Work task –
Write out the text of every item below as a numbered list, one line per entry, with blank lines skipped. Leave the pictures out of your answer.

Recorded data –
=== Section Start ===

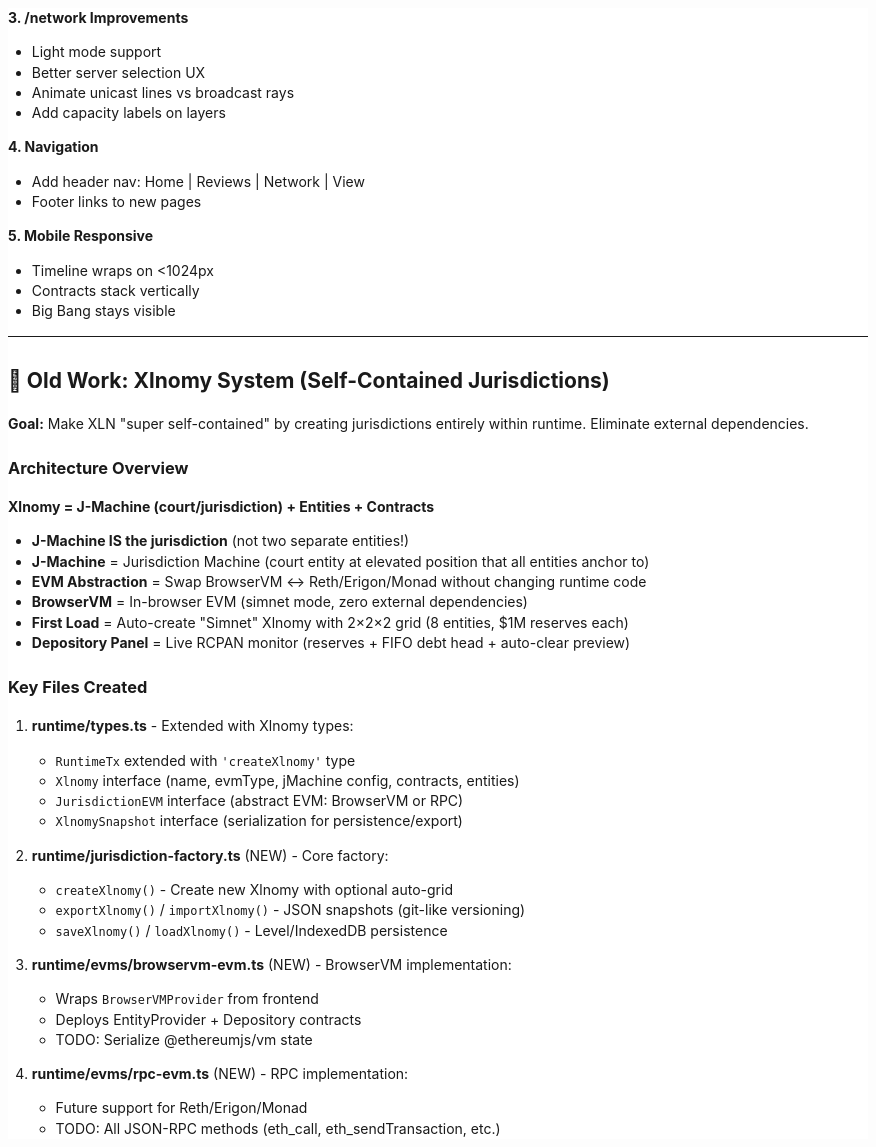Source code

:**3. /network Improvements**
- Light mode support
- Better server selection UX
- Animate unicast lines vs broadcast rays
- Add capacity labels on layers

**4. Navigation**
- Add header nav: Home | Reviews | Network | View
- Footer links to new pages

**5. Mobile Responsive**
- Timeline wraps on <1024px
- Contracts stack vertically
- Big Bang stays visible

---

## 🎯 Old Work: Xlnomy System (Self-Contained Jurisdictions)

**Goal:** Make XLN "super self-contained" by creating jurisdictions entirely within runtime. Eliminate external dependencies.

### Architecture Overview

**Xlnomy = J-Machine (court/jurisdiction) + Entities + Contracts**

- **J-Machine IS the jurisdiction** (not two separate entities!)
- **J-Machine** = Jurisdiction Machine (court entity at elevated position that all entities anchor to)
- **EVM Abstraction** = Swap BrowserVM ↔ Reth/Erigon/Monad without changing runtime code
- **BrowserVM** = In-browser EVM (simnet mode, zero external dependencies)
- **First Load** = Auto-create "Simnet" Xlnomy with 2×2×2 grid (8 entities, $1M reserves each)
- **Depository Panel** = Live RCPAN monitor (reserves + FIFO debt head + auto-clear preview)

### Key Files Created

1. **runtime/types.ts** - Extended with Xlnomy types:
   - `RuntimeTx` extended with `'createXlnomy'` type
   - `Xlnomy` interface (name, evmType, jMachine config, contracts, entities)
   - `JurisdictionEVM` interface (abstract EVM: BrowserVM or RPC)
   - `XlnomySnapshot` interface (serialization for persistence/export)

2. **runtime/jurisdiction-factory.ts** (NEW) - Core factory:
   - `createXlnomy()` - Create new Xlnomy with optional auto-grid
   - `exportXlnomy()` / `importXlnomy()` - JSON snapshots (git-like versioning)
   - `saveXlnomy()` / `loadXlnomy()` - Level/IndexedDB persistence

3. **runtime/evms/browservm-evm.ts** (NEW) - BrowserVM implementation:
   - Wraps `BrowserVMProvider` from frontend
   - Deploys EntityProvider + Depository contracts
   - TODO: Serialize @ethereumjs/vm state

4. **runtime/evms/rpc-evm.ts** (NEW) - RPC implementation:
   - Future support for Reth/Erigon/Monad
   - TODO: All JSON-RPC methods (eth_call, eth_sendTransaction, etc.)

=== Section End ===

Problem solution –
1. Source code
2. :**3. /network Improvements**
3. - Light mode support
4. - Better server selection UX
5. - Animate unicast lines vs broadcast rays
6. - Add capacity labels on layers
7. **4. Navigation**
8. - Add header nav: Home | Reviews | Network | View
9. - Footer links to new pages
10. **5. Mobile Responsive**
11. - Timeline wraps on <1024px
12. - Contracts stack vertically
13. - Big Bang stays visible
14. ---
15. ## 🎯 Old Work: Xlnomy System (Self-Contained Jurisdictions)
16. **Goal:** Make XLN "super self-contained" by creating jurisdictions entirely within runtime. Eliminate external dependencies.
17. ### Architecture Overview
18. **Xlnomy = J-Machine (court/jurisdiction) + Entities + Contracts**
19. - **J-Machine IS the jurisdiction** (not two separate entities!)
20. - **J-Machine** = Jurisdiction Machine (court entity at elevated position that all entities anchor to)
21. - **EVM Abstraction** = Swap BrowserVM ↔ Reth/Erigon/Monad without changing runtime code
22. - **BrowserVM** = In-browser EVM (simnet mode, zero external dependencies)
23. - **First Load** = Auto-create "Simnet" Xlnomy with 2×2×2 grid (8 entities, $1M reserves each)
24. - **Depository Panel** = Live RCPAN monitor (reserves + FIFO debt head + auto-clear preview)
25. ### Key Files Created
26. 1. **runtime/types.ts** - Extended with Xlnomy types:
27.    - `RuntimeTx` extended with `'createXlnomy'` type
28.    - `Xlnomy` interface (name, evmType, jMachine config, contracts, entities)
29.    - `JurisdictionEVM` interface (abstract EVM: BrowserVM or RPC)
30.    - `XlnomySnapshot` interface (serialization for persistence/export)
31. 2. **runtime/jurisdiction-factory.ts** (NEW) - Core factory:
32.    - `createXlnomy()` - Create new Xlnomy with optional auto-grid
33.    - `exportXlnomy()` / `importXlnomy()` - JSON snapshots (git-like versioning)
34.    - `saveXlnomy()` / `loadXlnomy()` - Level/IndexedDB persistence
35. 3. **runtime/evms/browservm-evm.ts** (NEW) - BrowserVM implementation:
36.    - Wraps `BrowserVMProvider` from frontend
37.    - Deploys EntityProvider + Depository contracts
38.    - TODO: Serialize @ethereumjs/vm state
39. 4. **runtime/evms/rpc-evm.ts** (NEW) - RPC implementation:
40.    - Future support for Reth/Erigon/Monad
41.    - TODO: All JSON-RPC methods (eth_call, eth_sendTransaction, etc.)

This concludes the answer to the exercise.